Exposure to facts and figures, like those recently released by the Social Market Foundation showing that since the recession the rich have grown 64 per cent richer, and the poor 57 per cent poorer, does next to nothing in a society pre-conditioned to a belief in the permanence of overt social stratification. Though it may be a stereotype that we Brits are class-obsessed, the positive joy most take in implicitly asserting that a social group are ‘better’ than ourselves, are more deserving, by virtue of vacuous tradition, exposes the raw truth at the heart of it. So long as we accept that some are entitled to riches, we condemn others to a penury that sophisms can make appear natural.
And yet, despite this always having been the case, great strides were once made in ensuring a greater degree of equity for all. The experience of the war brought different strata of society into a contact with one another that no amount of data or so-called ‘human-interest’ stories could ever hope to achieve, and manifested itself in a post-war social-democratic consensus unbroken until the arrival of the 80s. Since then, the relentless focus on the individual-as-consumer has led to self-interested behaviour being not merely tolerated, but rewarded, and an atomisation of society without historical precedent.

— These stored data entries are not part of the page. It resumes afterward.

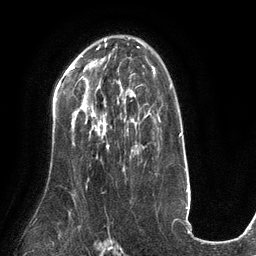
Breast MRI (dynamic contrast-enhanced), one axial slice. Slice 85 of 134 in the series (ordered by position). Cropped to one breast. Dynamic contrast-enhanced series, time point 2 of 6 at this slice position (early post-contrast). 3 T. TE 2.7 ms, TR 6.5 ms. 1.2 mm slice thickness. 256 × 256 image matrix, field of view 200 × 200 mm. Female patient.
Outlined on this slice (semi-automatic segmentation, software-assisted and operator-edited):
- enhancing-tissue mask used for the functional tumour volume (all voxels passing the contrast-enhancement thresholds inside the analysis volume; usually the tumour): bounding box (x1, y1, x2, y2) in pixels: (83, 96, 132, 148)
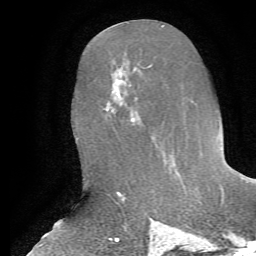
Breast MRI, one axial slice; slice 30 of 72 in the series (ordered by position); cropped to one breast; dynamic contrast-enhanced series, time point 2 of 7 at this slice position (early post-contrast); 1.5 T; TE 4.2 ms, TR 8.7 ms; 2.2 mm slice thickness; 256 × 256 image matrix, field of view 180 × 180 mm. Female patient.
Structures marked on this image (semi-automatic segmentation, software-assisted and operator-edited):
- enhancing-tissue mask used for the functional tumour volume (all voxels passing the contrast-enhancement thresholds inside the analysis volume; usually the tumour): box from (x=115, y=107) to (x=154, y=139) px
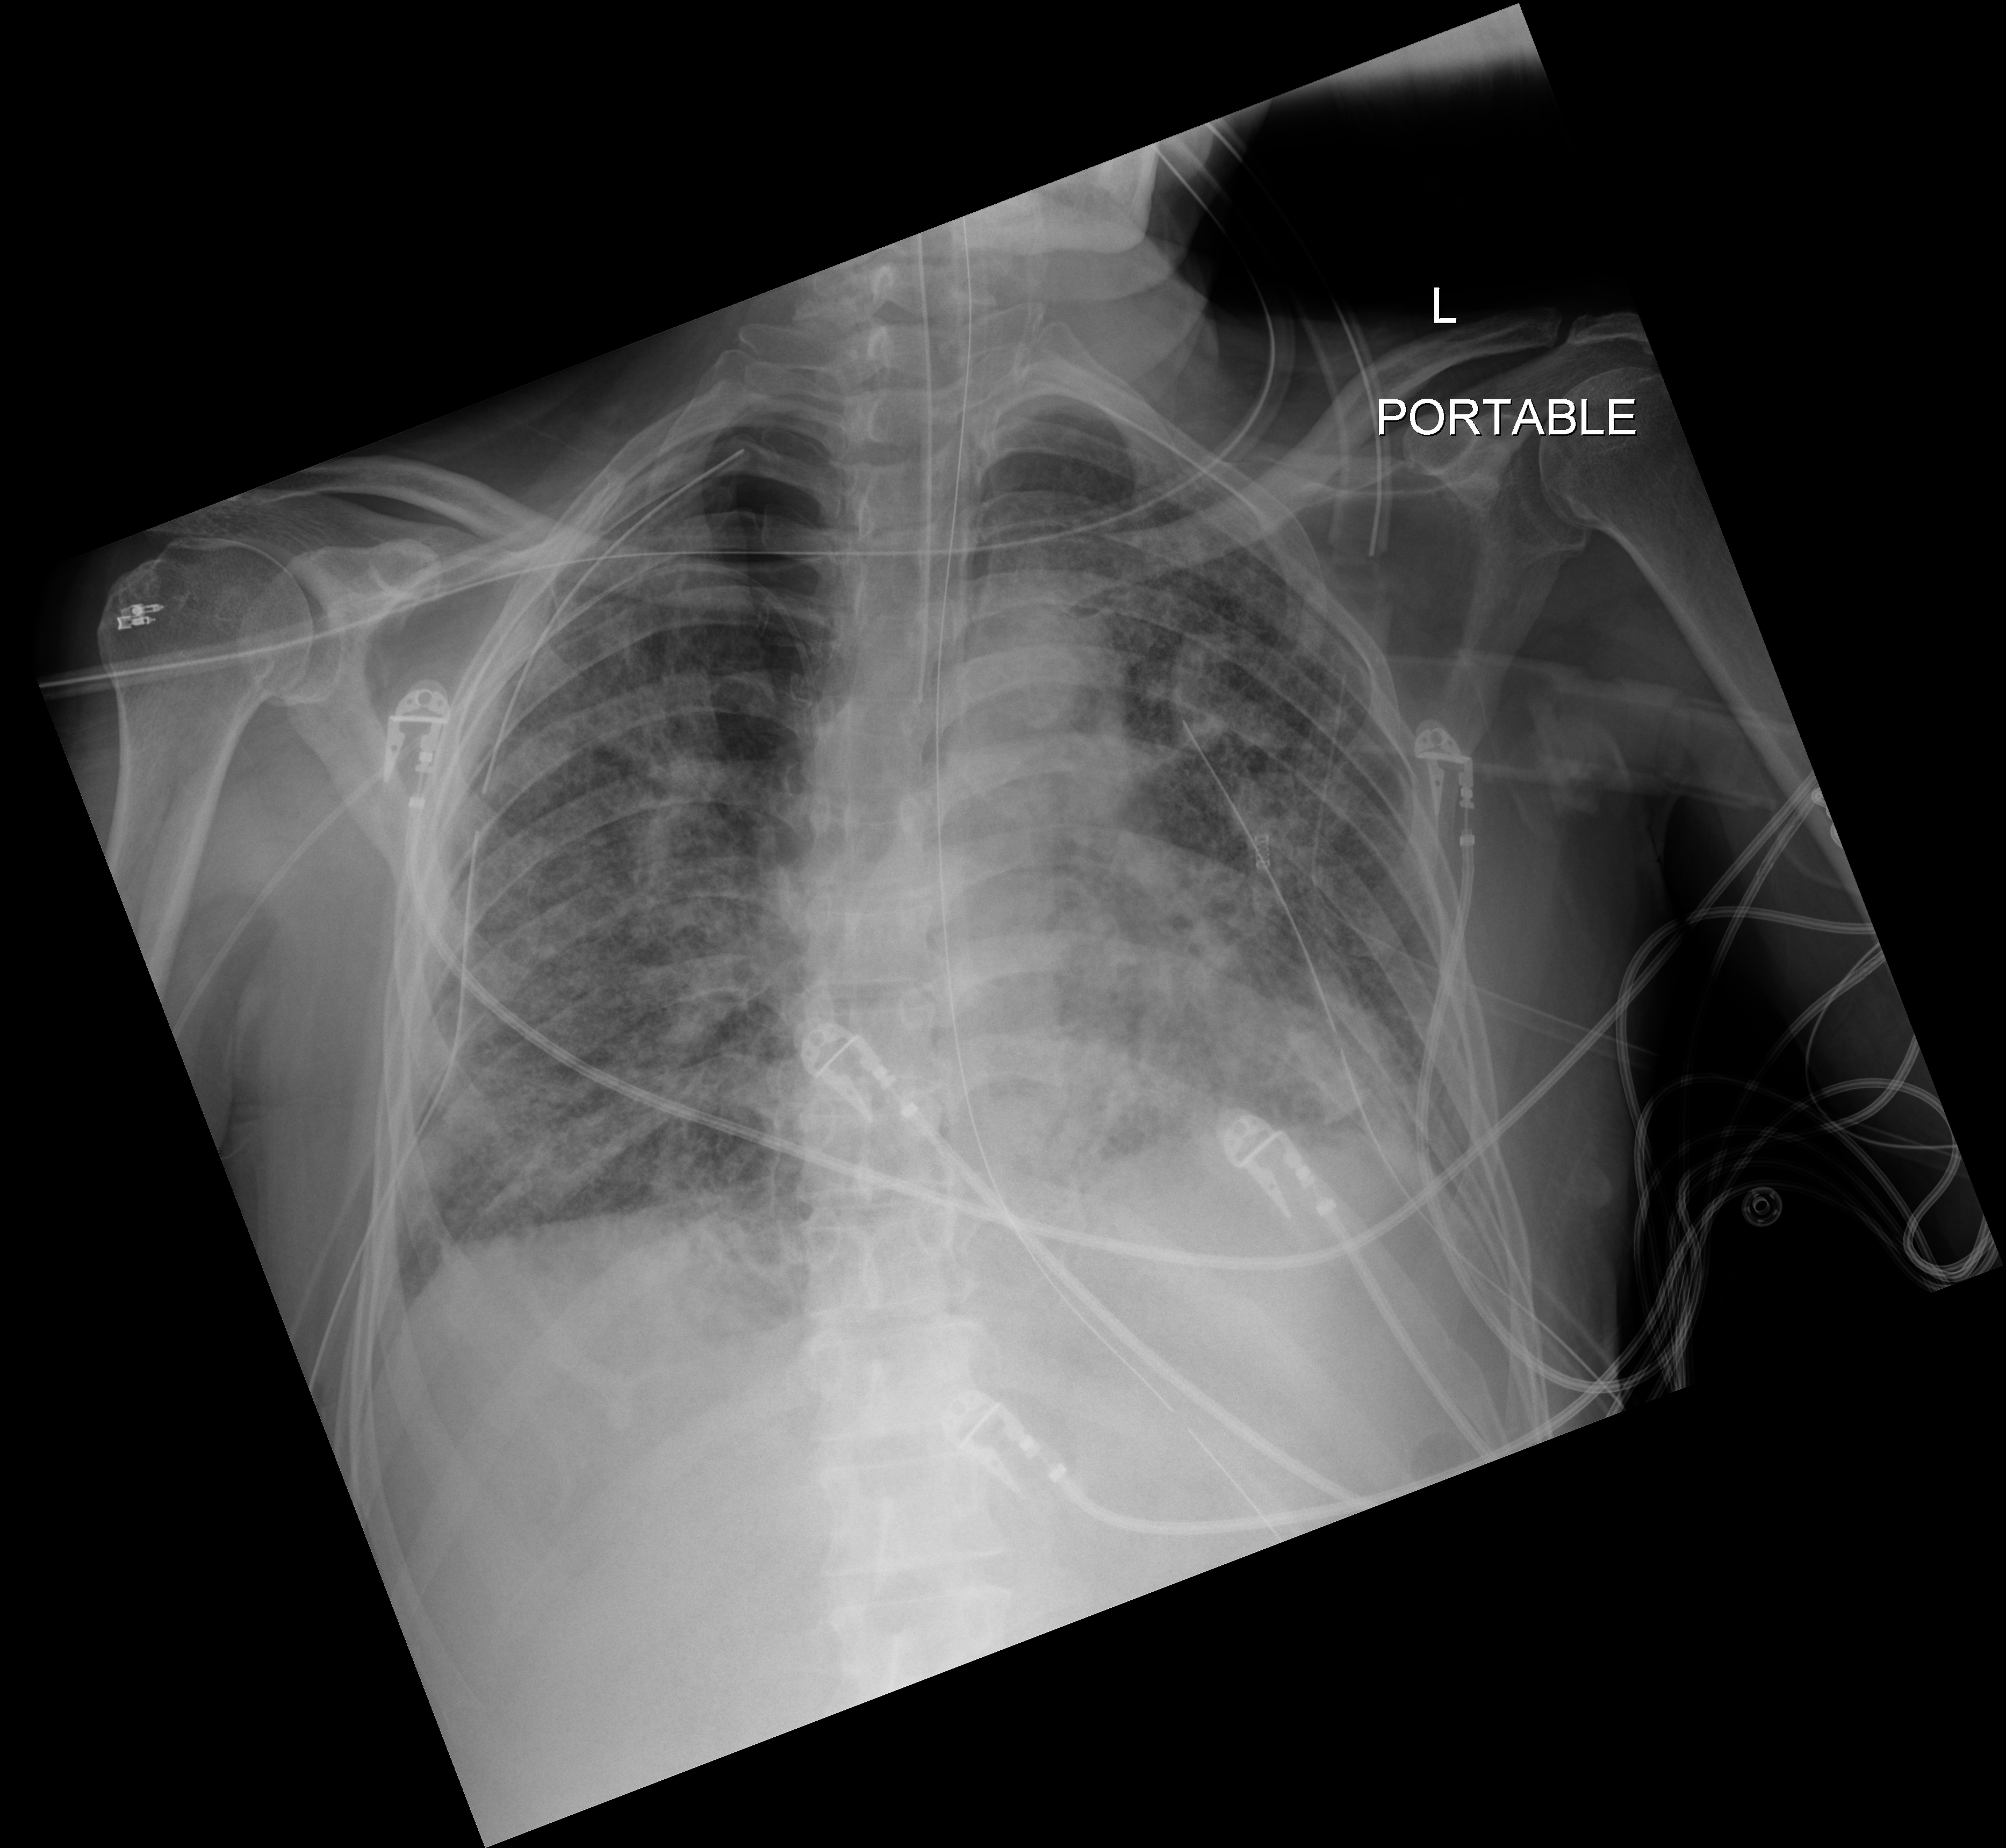
Portable chest radiograph; anteroposterior (AP) projection. Male patient hospitalised with COVID-19, age 60–74 years.
From the hospital-stay record, not from the radiograph (when in the stay this image was taken is not recorded): admitted to intensive care during this hospital stay: yes; mechanically ventilated during this hospital stay: yes.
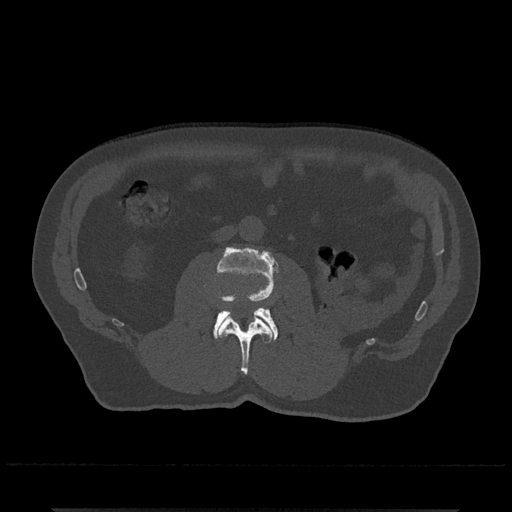
CT including the spine, one axial slice. 120 kVp. Bone window (W 1800 / L 400 HU). 0.5 mm slice thickness. 512 × 512 image matrix, field of view 393 × 393 mm. Male patient, age 67 years. From the clinical record (not read from this slice): primary cancer: prostate.
Annotated regions visible in this slice (semi-automatic segmentation, software-assisted and operator-edited):
- L2 vertebra: bounding box [x1, y1, x2, y2] px = [219, 315, 273, 374]
- L3 vertebra: [213, 247, 278, 341]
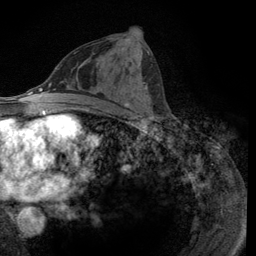
Breast MRI (dynamic contrast-enhanced), one axial slice. Position 58 of 134 along the scan axis. Cropped to one breast. Dynamic contrast-enhanced series, time point 2 of 6 at this slice position (early post-contrast). 3 T. TE 2.8 ms, TR 7.8 ms. 1.2 mm slice thickness. 256 × 256 image matrix, field of view 170 × 170 mm. Female patient.
Outlined on this slice (semi-automatically segmented with operator editing):
- enhancing-tissue mask used for the functional tumour volume (all voxels passing the contrast-enhancement thresholds inside the analysis volume; usually the tumour): bounding box (x1, y1, x2, y2) in pixels: (125, 51, 154, 116)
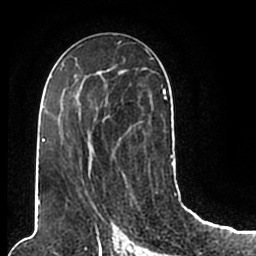
Breast MRI (dynamic contrast-enhanced), one axial slice. Position 109 of 200 along the scan axis. Cropped to one breast. Dynamic contrast-enhanced series, time point 2 of 7 at this slice position (early post-contrast). 1.5 T. TE 2.2 ms, TR 4.6 ms. 0.8 mm slice thickness. 256 × 256 image matrix, field of view 160 × 160 mm. Female patient.
Outlined on this slice (semi-automatically segmented with operator editing):
- enhancing-tissue mask used for the functional tumour volume (all voxels passing the contrast-enhancement thresholds inside the analysis volume; usually the tumour): bounding box (x1, y1, x2, y2) in pixels: (44, 49, 174, 205)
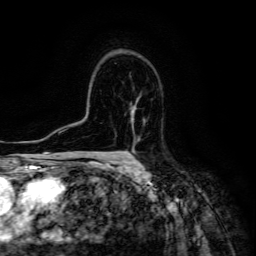
Breast MRI (dynamic contrast-enhanced), one axial slice. Position 94 of 134 along the scan axis. Cropped to one breast. Dynamic contrast-enhanced series, time point 2 of 6 at this slice position (early post-contrast). 3 T. TE 4.7 ms, TR 8.9 ms. 256 × 256 image matrix, field of view 180 × 180 mm. Female patient.
Annotated regions visible in this slice (semi-automatically segmented with operator editing):
- enhancing-tissue mask used for the functional tumour volume (all voxels passing the contrast-enhancement thresholds inside the analysis volume; usually the tumour): bounding box <131,107,136,145> (left, top, right, bottom; pixels)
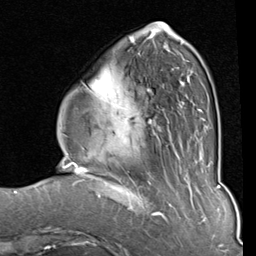
Breast MRI (dynamic contrast-enhanced), one axial slice; position 26 of 80 along the scan axis; cropped to one breast; dynamic contrast-enhanced series, time point 2 of 8 at this slice position (early post-contrast); 1.5 T; TE 2 ms, TR 5.1 ms; 256 × 256 image matrix, field of view 180 × 180 mm. Female patient.
Outlined on this slice (semi-automatically segmented with operator editing):
- enhancing-tissue mask used for the functional tumour volume (all voxels passing the contrast-enhancement thresholds inside the analysis volume; usually the tumour): box from (x=83, y=33) to (x=206, y=131) px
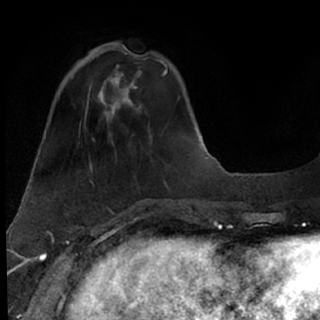
Breast MRI (dynamic contrast-enhanced), one axial slice; slice 24 of 76 in the series (ordered by position); cropped to one breast; dynamic contrast-enhanced series, time point 2 of 7 at this slice position (early post-contrast); 1.5 T; TE 3 ms, TR 6.3 ms; 320 × 320 image matrix, field of view 194 × 194 mm. Female patient.
Structures marked on this image (semi-automatic segmentation, software-assisted and operator-edited):
- enhancing-tissue mask used for the functional tumour volume (all voxels passing the contrast-enhancement thresholds inside the analysis volume; usually the tumour): bounding box (x1, y1, x2, y2) in pixels: (85, 49, 163, 118)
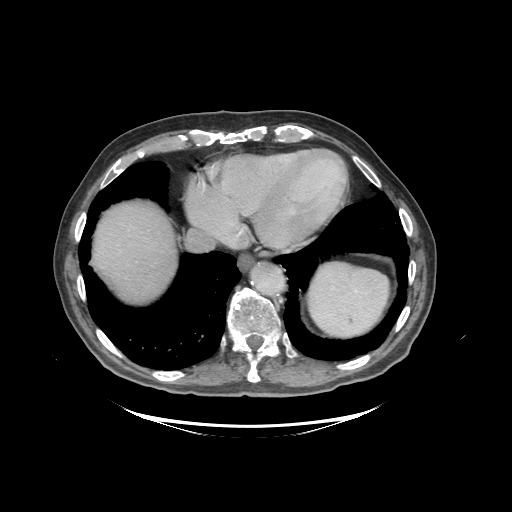
Contrast-enhanced abdominal CT (liver protocol), one axial slice. Position 87 of 99 along the scan axis. Soft-tissue window (W 400 / L 40 HU). 2.5 mm slice thickness. 512 × 512 image matrix, field of view 460 × 460 mm. Case-level facts recorded for this patient, not image findings: diagnosis: hepatocellular carcinoma (patient treated with transarterial chemoembolisation; whether this scan precedes or follows treatment is not stated here); TNM stage (as recorded): Stage-I.
Structures marked on this image (semi-automatic segmentation, software-assisted and operator-edited):
- abdominal aorta: bounding box [x1, y1, x2, y2] px = [254, 264, 285, 294]
- liver parenchyma outside the tumour (the mass and vessels are separate outlines, so this box may not span the whole liver): [92, 202, 176, 300]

Figures do nothing for us. They are but so many nails in the coffin of our long-since atrophied social conscience. Instead, we must self-consciously step outside our comfort zone, and rebuild cross-class interpersonal relationships worthy of the name. It is far more difficult to swallow the inequalities in our society when staring into the amiable eyes of a man who must choose between heating his home or feeding himself. Still more so when listening to one without the luxury of so much as a bed. We are all too accustomed to walking past the man shivering in the street, offering him at most a few spare coins, a cigarette, a sandwich. Would we do as little if he were our friend? Above all we must fight hypocrisy, and finally shake off our infantile attachment to an archaic institution symbolic of nothing but the backwardness of our state. Then and only then will we be able to approach all others as what they are; as equals.